### [The problem]
When you reproduce the listing below, keep every entry exactly as written.
Records supplied Block Start
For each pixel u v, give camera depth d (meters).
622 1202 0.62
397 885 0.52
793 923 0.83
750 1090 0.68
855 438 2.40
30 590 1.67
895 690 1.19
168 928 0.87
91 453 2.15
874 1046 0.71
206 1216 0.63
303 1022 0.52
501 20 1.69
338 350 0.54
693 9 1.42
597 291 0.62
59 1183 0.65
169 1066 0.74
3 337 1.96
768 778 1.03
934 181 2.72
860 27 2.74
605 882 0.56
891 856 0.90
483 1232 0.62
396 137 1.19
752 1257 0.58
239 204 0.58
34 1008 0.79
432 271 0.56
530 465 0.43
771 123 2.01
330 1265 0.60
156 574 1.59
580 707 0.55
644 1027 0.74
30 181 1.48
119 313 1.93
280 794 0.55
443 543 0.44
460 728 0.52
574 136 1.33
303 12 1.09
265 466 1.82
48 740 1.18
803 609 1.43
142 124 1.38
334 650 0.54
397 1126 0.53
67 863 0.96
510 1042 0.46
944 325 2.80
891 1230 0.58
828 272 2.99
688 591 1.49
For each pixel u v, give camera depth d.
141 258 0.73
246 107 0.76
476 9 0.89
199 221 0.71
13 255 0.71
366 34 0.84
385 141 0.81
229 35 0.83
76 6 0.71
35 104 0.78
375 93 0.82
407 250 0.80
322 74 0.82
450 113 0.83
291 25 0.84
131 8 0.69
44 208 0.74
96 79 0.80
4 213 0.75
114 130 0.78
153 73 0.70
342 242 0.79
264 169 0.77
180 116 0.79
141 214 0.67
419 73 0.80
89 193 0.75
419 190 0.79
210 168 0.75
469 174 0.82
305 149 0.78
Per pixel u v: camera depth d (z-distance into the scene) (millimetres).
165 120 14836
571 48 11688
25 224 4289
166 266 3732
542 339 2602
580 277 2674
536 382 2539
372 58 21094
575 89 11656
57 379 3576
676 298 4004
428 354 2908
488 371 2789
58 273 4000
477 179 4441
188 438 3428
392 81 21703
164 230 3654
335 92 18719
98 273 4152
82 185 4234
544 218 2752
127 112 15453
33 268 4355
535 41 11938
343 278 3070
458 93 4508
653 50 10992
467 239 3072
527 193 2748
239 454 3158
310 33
Records supplied Block End
### [Exercise answer]
For each pixel u v, give camera depth d (meters).
622 1202 0.62
397 885 0.52
793 923 0.83
750 1090 0.68
855 438 2.40
30 590 1.67
895 690 1.19
168 928 0.87
91 453 2.15
874 1046 0.71
206 1216 0.63
303 1022 0.52
501 20 1.69
338 350 0.54
693 9 1.42
597 291 0.62
59 1183 0.65
169 1066 0.74
3 337 1.96
768 778 1.03
934 181 2.72
860 27 2.74
605 882 0.56
891 856 0.90
483 1232 0.62
396 137 1.19
752 1257 0.58
239 204 0.58
34 1008 0.79
432 271 0.56
530 465 0.43
771 123 2.01
330 1265 0.60
156 574 1.59
580 707 0.55
644 1027 0.74
30 181 1.48
119 313 1.93
280 794 0.55
443 543 0.44
460 728 0.52
574 136 1.33
303 12 1.09
265 466 1.82
48 740 1.18
803 609 1.43
142 124 1.38
334 650 0.54
397 1126 0.53
67 863 0.96
510 1042 0.46
944 325 2.80
891 1230 0.58
828 272 2.99
688 591 1.49
For each pixel u v, give camera depth d.
141 258 0.73
246 107 0.76
476 9 0.89
199 221 0.71
13 255 0.71
366 34 0.84
385 141 0.81
229 35 0.83
76 6 0.71
35 104 0.78
375 93 0.82
407 250 0.80
322 74 0.82
450 113 0.83
291 25 0.84
131 8 0.69
44 208 0.74
96 79 0.80
4 213 0.75
114 130 0.78
153 73 0.70
342 242 0.79
264 169 0.77
180 116 0.79
141 214 0.67
419 73 0.80
89 193 0.75
419 190 0.79
210 168 0.75
469 174 0.82
305 149 0.78
Per pixel u v: camera depth d (z-distance into the scene) (millimetres).
165 120 14836
571 48 11688
25 224 4289
166 266 3732
542 339 2602
580 277 2674
536 382 2539
372 58 21094
575 89 11656
57 379 3576
676 298 4004
428 354 2908
488 371 2789
58 273 4000
477 179 4441
188 438 3428
392 81 21703
164 230 3654
335 92 18719
98 273 4152
82 185 4234
544 218 2752
127 112 15453
33 268 4355
535 41 11938
343 278 3070
458 93 4508
653 50 10992
467 239 3072
527 193 2748
239 454 3158
310 33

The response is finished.